Copyright © by Lynx Graywolf
So I gained a new perspective as I had never thought in terms of carrying an animal’s medicine but I am owning that right now! I am a hawk medicine woman! I surely see that image each day as the hollow bones for the Creator to flow through and play upon. Love when we are gifted with this kind of synchronicity!
I read an article today that resonated also for this eclipse cycle we are in. http://lightworkers.org/channeling/147573/what-expected-you-not-who-you-are. Brenda Hoffman does a great job of illuminating how you are not what is expected of you…..not by your family, your friends, your boss. She encourages us to return to our toddler days of truly expressing ourselves.
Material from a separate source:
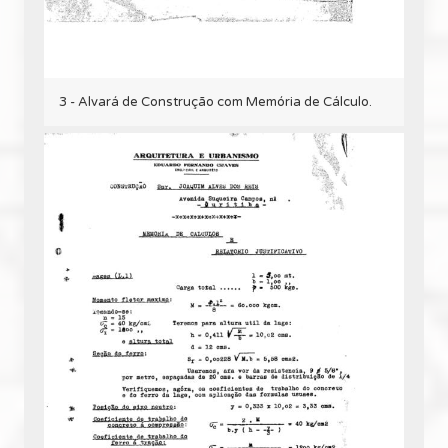
3 - Alvará de Construção com Memória de Cálculo.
The time of duty is fast passing. Being a duty girl, myself, I know how ingrained this can be. Holidays bring up so much of this in the family circle: doing what is expected rather than what fills you with joy. I believe that more folks are opting out of these limiting patterns this Christmas than ever before. With the Occupy Wallstreet movements, people are rethinking being pawns for the corporations with mindless spending in the name of love. I am hearing from friends who are opting out of the traditional family time that has become a duty and not a joy. We are called to honor ourselves by being with those who uplift us and allow us to be who we are at present rather than holding a mold from times past that we are meant to fill. Break the mold, step away from toxic relationships and empty spending and create what brings you joy. I have no idea what my Christmas celebrations will be but I know that the music, the candlelight, good food and companions of the heart top my list. I do not know how that will come together as my companions are scattered far about but even if I am on my own, I know that I can find it in my heart with no props at all.